One of my favourite comic writers - "the soles of whose shoes I am unworthy to lick" (to quote Eric Idle) - was Paul Jennings. Some of his best pieces were published as a collection called The Jenguin Pennings. If you have ever read any of these you might have noticed a certain similarity to the infinitely more humble offerings of your's truly.
There's no secret about it; Paul Jennings is a great insulation.
All of which reminds me of one of my favourite Jennings pieces. As is customary he starts with something quite innocuous before letting his comic imagination get to work. In this case he was learning to touch type and, in particular, typing the standard test phrase: "the quick brown fox jumps over the lazy dog". Forbidden to look at the keys, he inevitably made mistakes and then went on the analyse them for hidden, subconscious significance.
Of course, the spell-checker gives the whole enterprise a turbot boat - or should I say a turbo boost - and so I decided to give it a try.

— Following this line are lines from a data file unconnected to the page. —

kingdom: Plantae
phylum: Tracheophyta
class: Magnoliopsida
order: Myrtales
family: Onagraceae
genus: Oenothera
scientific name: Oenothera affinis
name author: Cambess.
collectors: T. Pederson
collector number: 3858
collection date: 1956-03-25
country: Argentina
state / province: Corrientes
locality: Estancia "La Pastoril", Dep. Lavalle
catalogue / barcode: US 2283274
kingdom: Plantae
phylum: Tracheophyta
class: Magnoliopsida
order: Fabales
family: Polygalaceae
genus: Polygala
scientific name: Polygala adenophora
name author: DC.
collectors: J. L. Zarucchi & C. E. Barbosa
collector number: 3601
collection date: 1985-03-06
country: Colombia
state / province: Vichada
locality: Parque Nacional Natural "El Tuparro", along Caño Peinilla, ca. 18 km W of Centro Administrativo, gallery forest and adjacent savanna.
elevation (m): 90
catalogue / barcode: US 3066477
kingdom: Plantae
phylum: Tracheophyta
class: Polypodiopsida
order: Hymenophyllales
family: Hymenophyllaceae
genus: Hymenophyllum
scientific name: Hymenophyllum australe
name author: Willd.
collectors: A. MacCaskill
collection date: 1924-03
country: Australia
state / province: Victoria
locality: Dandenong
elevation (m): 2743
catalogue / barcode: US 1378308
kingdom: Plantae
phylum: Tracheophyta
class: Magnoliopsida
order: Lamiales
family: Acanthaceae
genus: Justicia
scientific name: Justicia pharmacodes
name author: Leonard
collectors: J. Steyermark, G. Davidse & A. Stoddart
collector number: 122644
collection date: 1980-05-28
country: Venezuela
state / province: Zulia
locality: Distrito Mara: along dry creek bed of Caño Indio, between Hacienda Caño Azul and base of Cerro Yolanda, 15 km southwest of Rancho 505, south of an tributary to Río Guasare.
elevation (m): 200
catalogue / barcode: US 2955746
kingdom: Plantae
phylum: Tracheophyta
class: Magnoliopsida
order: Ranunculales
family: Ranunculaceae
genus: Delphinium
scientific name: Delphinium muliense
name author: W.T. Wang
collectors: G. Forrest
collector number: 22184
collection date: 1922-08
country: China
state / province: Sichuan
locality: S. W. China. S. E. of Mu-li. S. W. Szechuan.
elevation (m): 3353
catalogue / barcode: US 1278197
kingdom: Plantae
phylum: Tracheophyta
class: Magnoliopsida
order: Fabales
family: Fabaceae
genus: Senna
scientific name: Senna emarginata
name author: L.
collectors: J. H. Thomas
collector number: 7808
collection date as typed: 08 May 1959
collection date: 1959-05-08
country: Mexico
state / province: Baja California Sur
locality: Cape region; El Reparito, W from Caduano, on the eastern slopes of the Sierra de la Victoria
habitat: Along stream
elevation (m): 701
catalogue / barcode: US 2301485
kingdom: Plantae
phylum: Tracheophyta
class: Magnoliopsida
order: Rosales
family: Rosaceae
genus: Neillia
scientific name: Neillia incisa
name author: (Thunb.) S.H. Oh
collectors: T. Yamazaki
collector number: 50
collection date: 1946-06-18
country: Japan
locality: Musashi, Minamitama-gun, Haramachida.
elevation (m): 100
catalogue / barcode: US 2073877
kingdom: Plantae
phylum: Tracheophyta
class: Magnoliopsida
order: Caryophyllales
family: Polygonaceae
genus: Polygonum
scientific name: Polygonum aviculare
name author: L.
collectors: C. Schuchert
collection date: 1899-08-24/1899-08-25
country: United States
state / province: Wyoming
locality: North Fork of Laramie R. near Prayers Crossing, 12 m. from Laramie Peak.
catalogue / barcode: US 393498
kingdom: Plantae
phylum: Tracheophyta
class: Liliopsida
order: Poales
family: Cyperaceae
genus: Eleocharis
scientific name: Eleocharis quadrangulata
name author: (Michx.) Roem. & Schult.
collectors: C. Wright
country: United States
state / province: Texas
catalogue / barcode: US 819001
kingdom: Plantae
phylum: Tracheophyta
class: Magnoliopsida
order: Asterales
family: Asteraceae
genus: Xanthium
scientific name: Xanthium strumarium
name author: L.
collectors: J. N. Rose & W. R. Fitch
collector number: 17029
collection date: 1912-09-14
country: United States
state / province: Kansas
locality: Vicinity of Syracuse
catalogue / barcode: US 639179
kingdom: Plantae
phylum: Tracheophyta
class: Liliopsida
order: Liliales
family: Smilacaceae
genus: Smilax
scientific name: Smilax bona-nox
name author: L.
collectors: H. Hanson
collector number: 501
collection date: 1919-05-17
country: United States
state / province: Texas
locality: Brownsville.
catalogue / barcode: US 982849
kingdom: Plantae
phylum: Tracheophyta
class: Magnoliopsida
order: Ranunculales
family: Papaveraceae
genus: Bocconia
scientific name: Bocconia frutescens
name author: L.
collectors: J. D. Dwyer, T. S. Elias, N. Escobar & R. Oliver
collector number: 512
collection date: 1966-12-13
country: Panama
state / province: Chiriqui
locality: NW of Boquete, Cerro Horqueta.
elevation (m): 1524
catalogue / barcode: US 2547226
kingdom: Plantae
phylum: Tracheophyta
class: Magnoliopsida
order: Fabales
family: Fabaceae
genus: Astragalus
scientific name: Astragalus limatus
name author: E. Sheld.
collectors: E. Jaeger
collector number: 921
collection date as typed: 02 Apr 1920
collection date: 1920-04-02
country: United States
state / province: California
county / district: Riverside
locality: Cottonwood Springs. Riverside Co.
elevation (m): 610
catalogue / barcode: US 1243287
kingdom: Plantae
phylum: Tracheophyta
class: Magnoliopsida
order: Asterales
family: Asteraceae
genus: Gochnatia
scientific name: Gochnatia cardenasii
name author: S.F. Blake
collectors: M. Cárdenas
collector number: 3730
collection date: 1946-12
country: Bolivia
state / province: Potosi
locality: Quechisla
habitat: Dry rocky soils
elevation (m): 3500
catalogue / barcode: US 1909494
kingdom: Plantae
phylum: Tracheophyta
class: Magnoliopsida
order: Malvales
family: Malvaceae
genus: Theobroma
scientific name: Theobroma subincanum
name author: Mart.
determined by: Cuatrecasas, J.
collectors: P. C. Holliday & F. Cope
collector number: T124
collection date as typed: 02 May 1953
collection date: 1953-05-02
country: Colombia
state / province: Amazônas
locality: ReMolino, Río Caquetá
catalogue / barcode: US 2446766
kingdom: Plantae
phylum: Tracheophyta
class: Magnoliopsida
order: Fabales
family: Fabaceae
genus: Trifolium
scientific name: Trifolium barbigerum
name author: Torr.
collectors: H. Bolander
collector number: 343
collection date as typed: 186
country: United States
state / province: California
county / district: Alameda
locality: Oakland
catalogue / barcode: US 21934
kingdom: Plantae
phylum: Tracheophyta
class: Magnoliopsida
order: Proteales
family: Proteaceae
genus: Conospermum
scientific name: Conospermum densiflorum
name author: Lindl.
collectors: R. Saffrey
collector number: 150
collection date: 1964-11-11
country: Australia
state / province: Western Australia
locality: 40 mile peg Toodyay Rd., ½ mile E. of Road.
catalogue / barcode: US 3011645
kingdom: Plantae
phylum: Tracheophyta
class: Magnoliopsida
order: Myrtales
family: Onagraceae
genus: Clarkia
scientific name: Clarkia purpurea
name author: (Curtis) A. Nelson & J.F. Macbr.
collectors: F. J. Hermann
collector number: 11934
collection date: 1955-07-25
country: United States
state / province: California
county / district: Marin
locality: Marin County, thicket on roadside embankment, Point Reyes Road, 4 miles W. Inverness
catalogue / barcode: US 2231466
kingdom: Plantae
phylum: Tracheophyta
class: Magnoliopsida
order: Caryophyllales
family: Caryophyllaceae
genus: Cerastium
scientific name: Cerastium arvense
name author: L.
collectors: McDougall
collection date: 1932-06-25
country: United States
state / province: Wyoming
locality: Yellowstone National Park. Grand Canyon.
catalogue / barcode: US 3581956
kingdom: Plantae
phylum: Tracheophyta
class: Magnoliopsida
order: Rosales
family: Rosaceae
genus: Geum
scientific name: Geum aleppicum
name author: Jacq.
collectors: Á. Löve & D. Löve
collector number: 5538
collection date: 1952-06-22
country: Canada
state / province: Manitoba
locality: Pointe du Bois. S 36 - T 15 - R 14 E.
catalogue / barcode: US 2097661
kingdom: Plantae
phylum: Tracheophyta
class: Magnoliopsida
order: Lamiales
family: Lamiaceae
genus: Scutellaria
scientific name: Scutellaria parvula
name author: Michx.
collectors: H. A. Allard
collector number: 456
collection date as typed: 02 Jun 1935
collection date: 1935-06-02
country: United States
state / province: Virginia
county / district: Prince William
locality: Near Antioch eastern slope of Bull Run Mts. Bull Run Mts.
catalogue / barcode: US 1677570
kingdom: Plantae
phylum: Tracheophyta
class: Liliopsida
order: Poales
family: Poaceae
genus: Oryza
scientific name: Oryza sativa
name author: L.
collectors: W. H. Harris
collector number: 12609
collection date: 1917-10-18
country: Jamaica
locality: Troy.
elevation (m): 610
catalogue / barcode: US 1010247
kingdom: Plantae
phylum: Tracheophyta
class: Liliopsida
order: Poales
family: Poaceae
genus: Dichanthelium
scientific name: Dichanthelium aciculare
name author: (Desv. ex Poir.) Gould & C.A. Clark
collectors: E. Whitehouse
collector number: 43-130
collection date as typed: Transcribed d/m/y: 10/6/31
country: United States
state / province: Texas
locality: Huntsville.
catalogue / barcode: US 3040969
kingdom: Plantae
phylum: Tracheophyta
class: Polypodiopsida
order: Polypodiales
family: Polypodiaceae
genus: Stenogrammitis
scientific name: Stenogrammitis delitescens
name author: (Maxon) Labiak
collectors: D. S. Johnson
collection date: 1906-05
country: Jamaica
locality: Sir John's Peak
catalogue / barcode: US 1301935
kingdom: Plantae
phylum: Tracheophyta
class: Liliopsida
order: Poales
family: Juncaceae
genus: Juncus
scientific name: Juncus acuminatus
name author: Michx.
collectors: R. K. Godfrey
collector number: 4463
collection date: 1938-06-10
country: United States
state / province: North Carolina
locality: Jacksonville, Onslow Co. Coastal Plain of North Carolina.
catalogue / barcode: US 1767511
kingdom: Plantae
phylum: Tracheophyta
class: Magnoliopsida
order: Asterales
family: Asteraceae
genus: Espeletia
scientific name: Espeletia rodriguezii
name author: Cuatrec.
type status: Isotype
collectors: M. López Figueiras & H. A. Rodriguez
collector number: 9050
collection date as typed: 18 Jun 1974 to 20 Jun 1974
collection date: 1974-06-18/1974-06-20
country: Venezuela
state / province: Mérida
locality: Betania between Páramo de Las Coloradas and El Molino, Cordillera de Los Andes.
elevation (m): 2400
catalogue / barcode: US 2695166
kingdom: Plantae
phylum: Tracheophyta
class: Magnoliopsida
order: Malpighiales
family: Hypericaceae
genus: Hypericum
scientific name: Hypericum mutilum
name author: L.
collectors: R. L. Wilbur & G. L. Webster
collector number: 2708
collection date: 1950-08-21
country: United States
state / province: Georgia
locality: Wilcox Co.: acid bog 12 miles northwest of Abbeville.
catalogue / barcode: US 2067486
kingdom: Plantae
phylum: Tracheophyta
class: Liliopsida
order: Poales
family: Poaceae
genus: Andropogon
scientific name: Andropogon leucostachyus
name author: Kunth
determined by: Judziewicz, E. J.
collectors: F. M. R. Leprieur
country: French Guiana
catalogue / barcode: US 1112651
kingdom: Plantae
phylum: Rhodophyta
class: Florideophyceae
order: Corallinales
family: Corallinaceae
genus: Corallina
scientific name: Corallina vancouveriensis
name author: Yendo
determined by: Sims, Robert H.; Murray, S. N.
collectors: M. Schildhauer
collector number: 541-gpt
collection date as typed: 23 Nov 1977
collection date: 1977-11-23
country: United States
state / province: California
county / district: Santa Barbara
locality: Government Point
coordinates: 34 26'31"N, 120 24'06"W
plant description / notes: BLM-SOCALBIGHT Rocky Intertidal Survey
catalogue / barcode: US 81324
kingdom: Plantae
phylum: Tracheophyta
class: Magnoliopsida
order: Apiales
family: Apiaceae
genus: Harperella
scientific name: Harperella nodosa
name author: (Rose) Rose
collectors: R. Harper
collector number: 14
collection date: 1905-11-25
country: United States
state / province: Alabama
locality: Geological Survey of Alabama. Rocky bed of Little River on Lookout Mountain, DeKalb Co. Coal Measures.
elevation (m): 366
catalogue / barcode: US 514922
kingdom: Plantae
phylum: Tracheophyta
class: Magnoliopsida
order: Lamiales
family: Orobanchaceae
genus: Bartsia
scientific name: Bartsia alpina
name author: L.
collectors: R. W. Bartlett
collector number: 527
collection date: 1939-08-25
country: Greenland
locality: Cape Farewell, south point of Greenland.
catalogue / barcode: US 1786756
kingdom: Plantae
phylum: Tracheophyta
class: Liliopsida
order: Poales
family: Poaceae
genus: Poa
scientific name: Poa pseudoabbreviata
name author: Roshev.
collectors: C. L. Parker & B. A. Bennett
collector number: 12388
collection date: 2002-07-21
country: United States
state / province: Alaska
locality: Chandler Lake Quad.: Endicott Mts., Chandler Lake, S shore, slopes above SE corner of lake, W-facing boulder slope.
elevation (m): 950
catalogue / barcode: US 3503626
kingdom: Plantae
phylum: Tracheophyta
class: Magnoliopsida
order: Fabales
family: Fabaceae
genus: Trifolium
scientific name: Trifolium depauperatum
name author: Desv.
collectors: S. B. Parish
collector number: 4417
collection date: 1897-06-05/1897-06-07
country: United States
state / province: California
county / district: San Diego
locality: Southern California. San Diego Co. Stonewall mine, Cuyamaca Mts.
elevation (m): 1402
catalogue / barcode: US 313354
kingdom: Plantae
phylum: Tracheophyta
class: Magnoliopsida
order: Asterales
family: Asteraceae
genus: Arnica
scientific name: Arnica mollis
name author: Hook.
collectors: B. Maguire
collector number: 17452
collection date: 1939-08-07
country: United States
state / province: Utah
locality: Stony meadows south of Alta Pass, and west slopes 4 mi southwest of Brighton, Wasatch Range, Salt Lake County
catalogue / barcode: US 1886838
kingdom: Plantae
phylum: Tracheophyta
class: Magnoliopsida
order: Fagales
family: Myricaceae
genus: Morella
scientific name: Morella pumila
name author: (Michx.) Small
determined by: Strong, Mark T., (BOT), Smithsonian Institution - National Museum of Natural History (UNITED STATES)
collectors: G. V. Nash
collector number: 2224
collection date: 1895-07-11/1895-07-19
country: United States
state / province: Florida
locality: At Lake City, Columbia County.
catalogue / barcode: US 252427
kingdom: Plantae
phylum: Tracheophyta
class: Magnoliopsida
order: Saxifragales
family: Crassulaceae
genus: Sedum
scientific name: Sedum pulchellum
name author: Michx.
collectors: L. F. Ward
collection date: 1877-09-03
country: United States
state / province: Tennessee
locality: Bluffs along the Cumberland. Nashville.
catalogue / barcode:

Using Hamlet's famous soliloquy as the test piece, I typed it out as fast as I could with the spell-checker turned up to 11.
Here's what emerged:
To be or not ego end; that is the quiet son
And you see how, right from the word go, we're into some pretty deep stuff. That 'ego end' for example. What more profound way to talk about death?
Whether it is an oblige in the mind to suffer the Swiss and arrows of outrageous rotund
This is more undoubtedly more difficult. 'An oblige in the mind' has something primitive about it - there are hints here of a subconscious compulsion, but quite what the Swiss have to do with it is unclear.
Or to take absinthe and sea-dog trailers and by opening end them.
Stranger and stranger. Despite the fact that a sea-dog trailer is exactly the sort of thing you might expect to come across after a dose of absinthe, it is utterly incomprehensible why you should want to open them and how that's going to help anything.
This was clearly going to demand some serious analysis; I decided to try something simpler:
Humpy dimply dat one a wall
Humphrys dedumpty had agreed to a fall
All the kinda horse and all the makings men
Couldn't pry Humply together again
… which I am sure you will agree can confidently hold its own against the original.
As to what it means exactly - I will leave you to decide.